Примете примитивно всерьёз мой пафос?

Элементарной осанки достанет с запасом –

Ни перед кем не согнуться, а паче не пасть

От массы камней за собственной пазухой.

 

В детстве, когда с тобой говорят, то надо смотреть

В глаза, а не под ноги и не бубнить под нос.

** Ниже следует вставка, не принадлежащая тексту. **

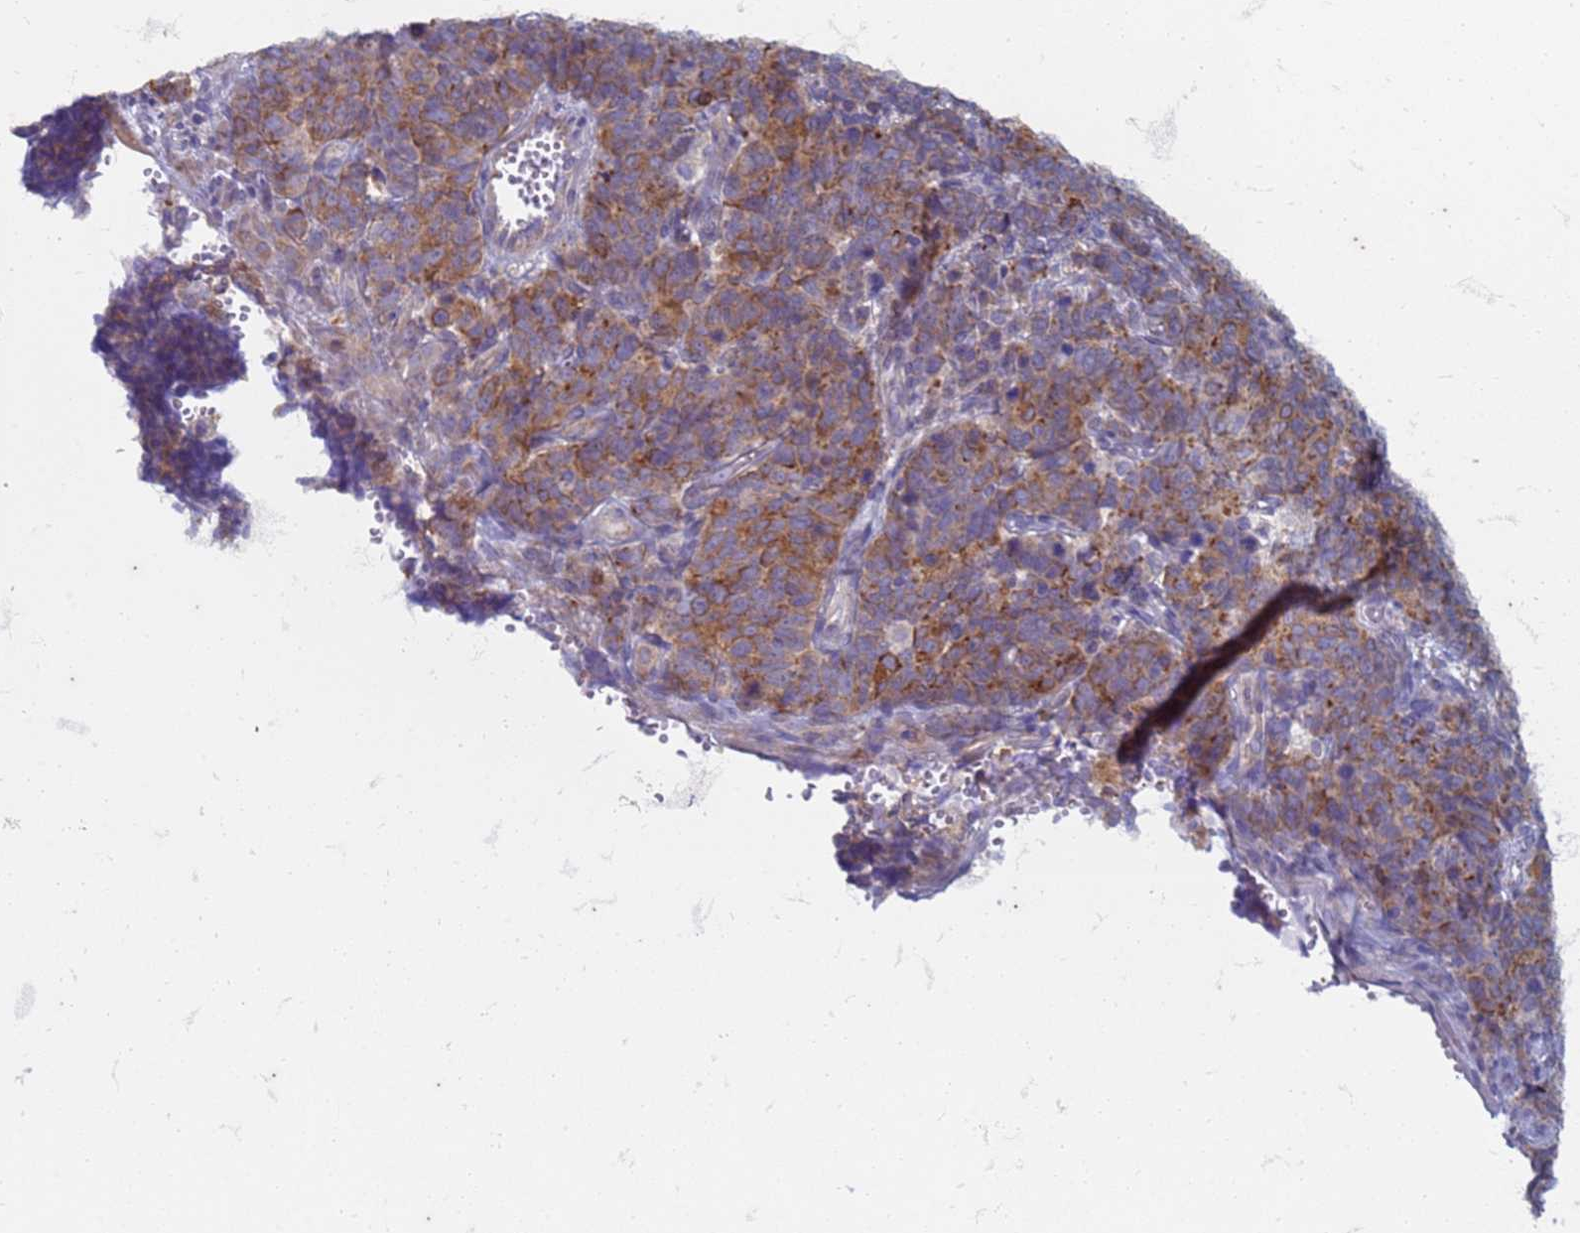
{"staining": {"intensity": "moderate", "quantity": ">75%", "location": "cytoplasmic/membranous"}, "tissue": "cervical cancer", "cell_type": "Tumor cells", "image_type": "cancer", "snomed": [{"axis": "morphology", "description": "Squamous cell carcinoma, NOS"}, {"axis": "topography", "description": "Cervix"}], "caption": "Moderate cytoplasmic/membranous positivity is present in about >75% of tumor cells in squamous cell carcinoma (cervical).", "gene": "SUCO", "patient": {"sex": "female", "age": 60}}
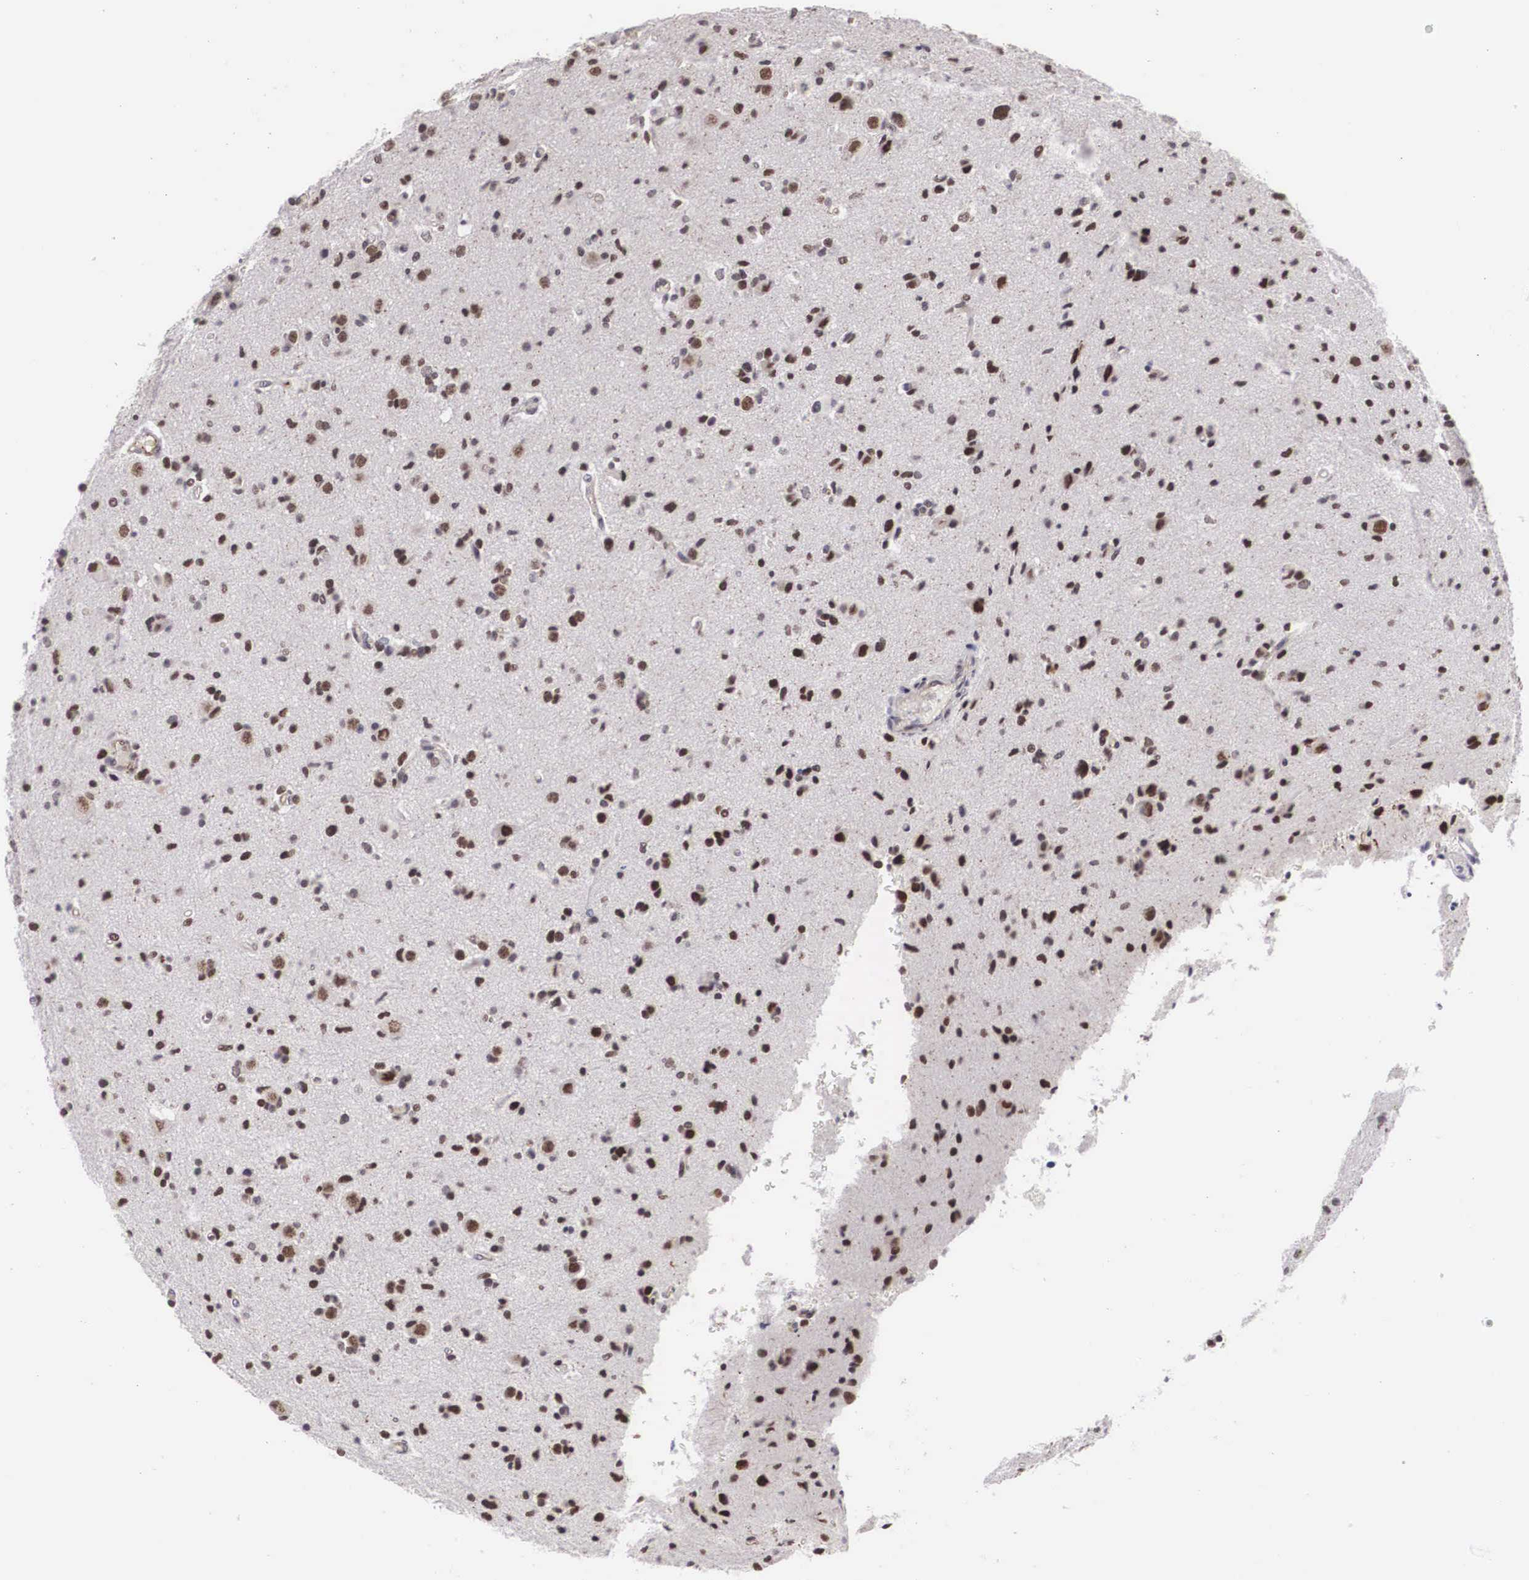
{"staining": {"intensity": "moderate", "quantity": ">75%", "location": "nuclear"}, "tissue": "glioma", "cell_type": "Tumor cells", "image_type": "cancer", "snomed": [{"axis": "morphology", "description": "Glioma, malignant, Low grade"}, {"axis": "topography", "description": "Brain"}], "caption": "A medium amount of moderate nuclear staining is identified in approximately >75% of tumor cells in malignant glioma (low-grade) tissue. The protein is shown in brown color, while the nuclei are stained blue.", "gene": "MORC2", "patient": {"sex": "female", "age": 46}}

Вот так с тех пор 24 часа / 7 дней

Ты ничего не оправдываешь, не просишь,

А ровно и тихо просто себе стоишь –

Не сам по себе в стороне, а среди таких же.

 

Это возможно продолжить совсем уж мистически,

Но смешно – ты же слышишь.

 

21 ноября 2015 года

 

Сквозь дождь фонарь похож на проблески в болезни:

Предположения, что это разум, лестны,

Но почвы нет – блестит лишь глинистый асфальт.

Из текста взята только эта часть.